For the definition of cases, the criteria of the Centers for Disease Control and Prevention (CDC) were used3: 1) Confirmed case: clinically compatible and confirmed in a laboratory; 2) Probable case: clinically compatible and epidemiological link to a confirmed case or positive serology.
Three of the four family members had seroconversion at three weeks, while in the fourth the serology remained negative; however, he was treated as a probable case of psittacosis as he had compatible symptoms, an epidemiological relationship with the other patients, and a good response to treatment.
After the outbreak was declared, a fifth patient in contact with sick lovebirds acquired in the same centre went to the emergency department with a similar clinical picture, requiring hospital admission for respiratory distress. This person was considered a confirmed case after initial positive serology of C. psittaci.
The evolution in all cases was favourable, with a combination of doxycycline or macrolide plus a fluoroquinolone or a third-generation cephalosporin being administered as treatment.
In similar episodes that occurred in Spain, the cause of the outbreaks was contact with infected lovebirds, with the disease being contracted by both buyers and workers in hatcheries and sales centres1,4,5; however, in this case only the buyers of the birds were affected. Usually, C. psittaci infection is mild and presents as atypical pneumonia with high fever, headache and dry cough, symptoms which were present in our patients.6 However, cases of severe respiratory infection and fatal consequences in outbreaks similar to that which occurred have been reported, requiring the admission of patients in intensive care units with prolonged stays.1,4 In our case, hospital admission was only necessary in two of the patients, while the rest were treated on an outpatient basis, with good progress in all of them.
In the diagnosis of psittacosis, the clinical interview is of great importance because the symptoms that occur can be indistinguishable from other atypical pneumonias. For this reason, knowing whether the patient has been in contact with birds can be key when requesting microbiological studies that confirm it. Currently, there are no commercialised molecular techniques and carrying out cultures of C. psittaci is complex and not available to all laboratories. This makes serology, together with symptoms and epidemiology, the basis of the diagnosis of psittacosis.1,3
In this case, the microbiological diagnosis was made using serology, since the polymerase chain reaction (PCR) technique is not included in our laboratory's portfolio of services. A drawback of the serological diagnosis is the possible appearance of cross-reactions with other species of the genus Chlamydia. However, in our case the antibody titres against C. psittaci were high and no antibodies against other species were observed.

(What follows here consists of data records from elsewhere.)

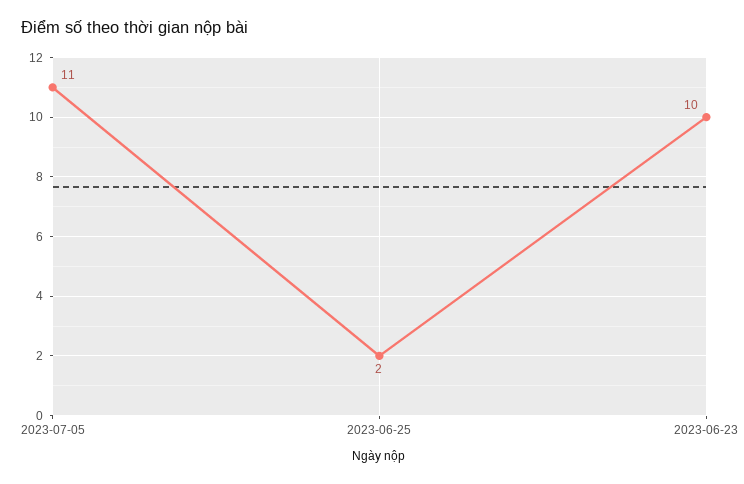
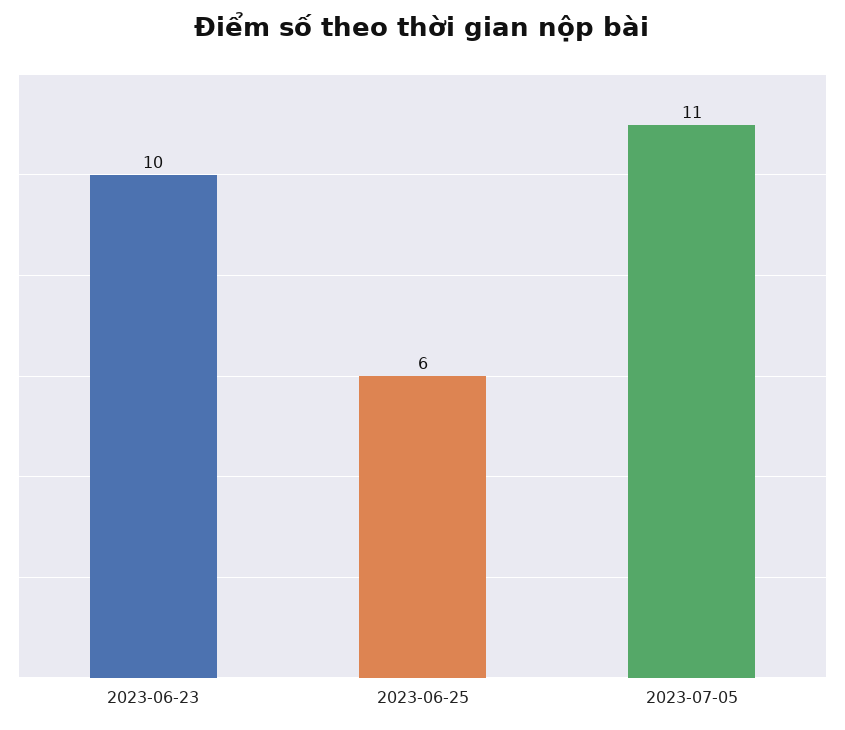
  {
    "2023-07-05": 11,
-   "2023-06-25": 2,
+   "2023-06-25": 6,
    "2023-06-23": 10
  }

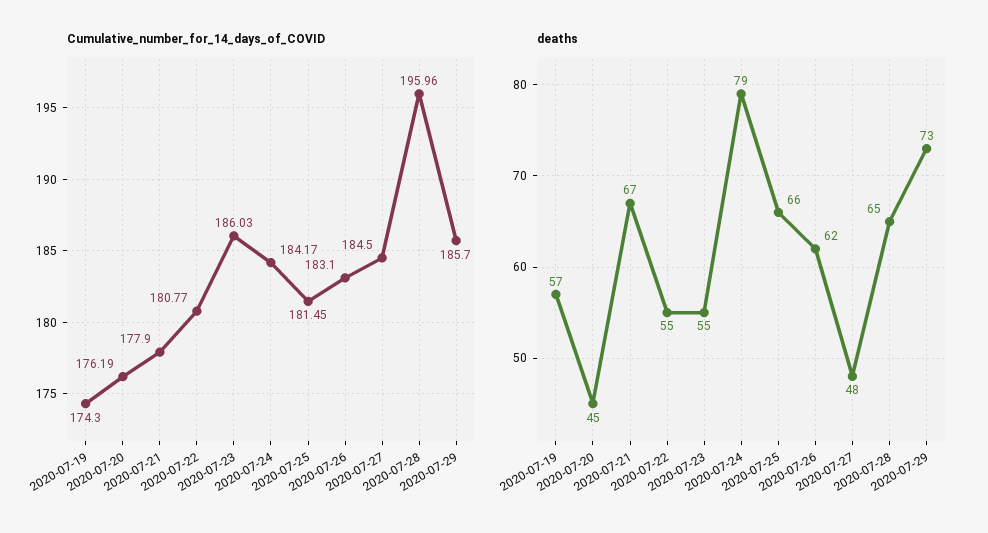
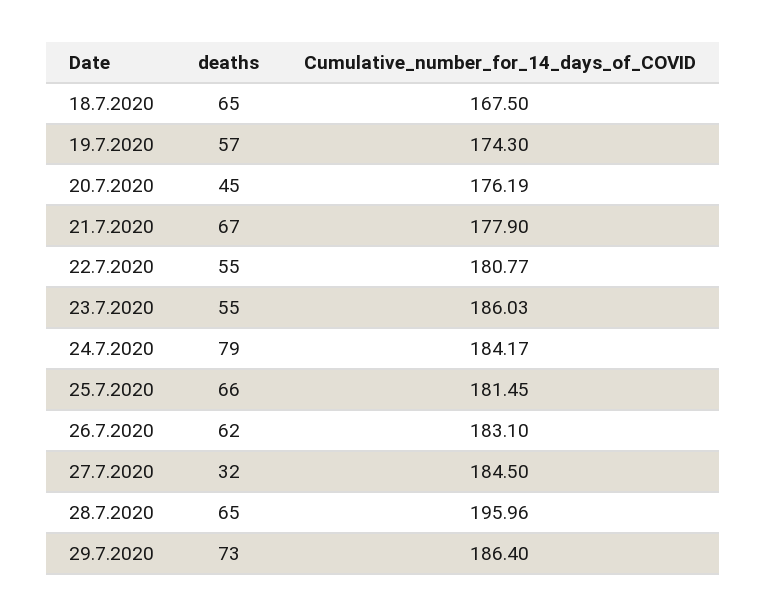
  {
    "Cumulative_number_for_14_days_of_COVID": {
      "2020-07-19": 174.3,
      "2020-07-20": 176.19,
      "2020-07-21": 177.9,
      "2020-07-22": 180.77,
      "2020-07-23": 186.03,
      "2020-07-24": 184.17,
      "2020-07-25": 181.45,
      "2020-07-26": 183.1,
      "2020-07-27": 184.5,
      "2020-07-28": 195.96,
-     "2020-07-29": 185.7
+     "2020-07-29": 186.4,
+     "18.7.2020": 167.5
    },
    "deaths": {
      "2020-07-19": 57,
      "2020-07-20": 45,
      "2020-07-21": 67,
      "2020-07-22": 55,
      "2020-07-23": 55,
      "2020-07-24": 79,
      "2020-07-25": 66,
      "2020-07-26": 62,
-     "2020-07-27": 48,
+     "2020-07-27": 32,
      "2020-07-28": 65,
-     "2020-07-29": 73
+     "2020-07-29": 73,
+     "18.7.2020": 65
    }
  }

Tetracyclines are the treatment of choice for psittacosis; however, macrolides have been shown to be an equally effective alternative.2 All of our patients received a combination of a tetracycline or a macrolide plus a second antibiotic, with marked improvement observed in all of them.
Although psittacosis is not a disease that it is mandatory to report in Spain, we consider it advisable to report cases to epidemiological surveillance systems to perform an active search for patients and implement preventive measures that limit their spread.4
Please cite this article as: Fernández P, Iborra MA, Simón M, Segovia M. Brote de neumonía por Chlamydia psittaci en la Región de Murcia. Enferm Infecc Microbiol Clin. 2020;38:300–301.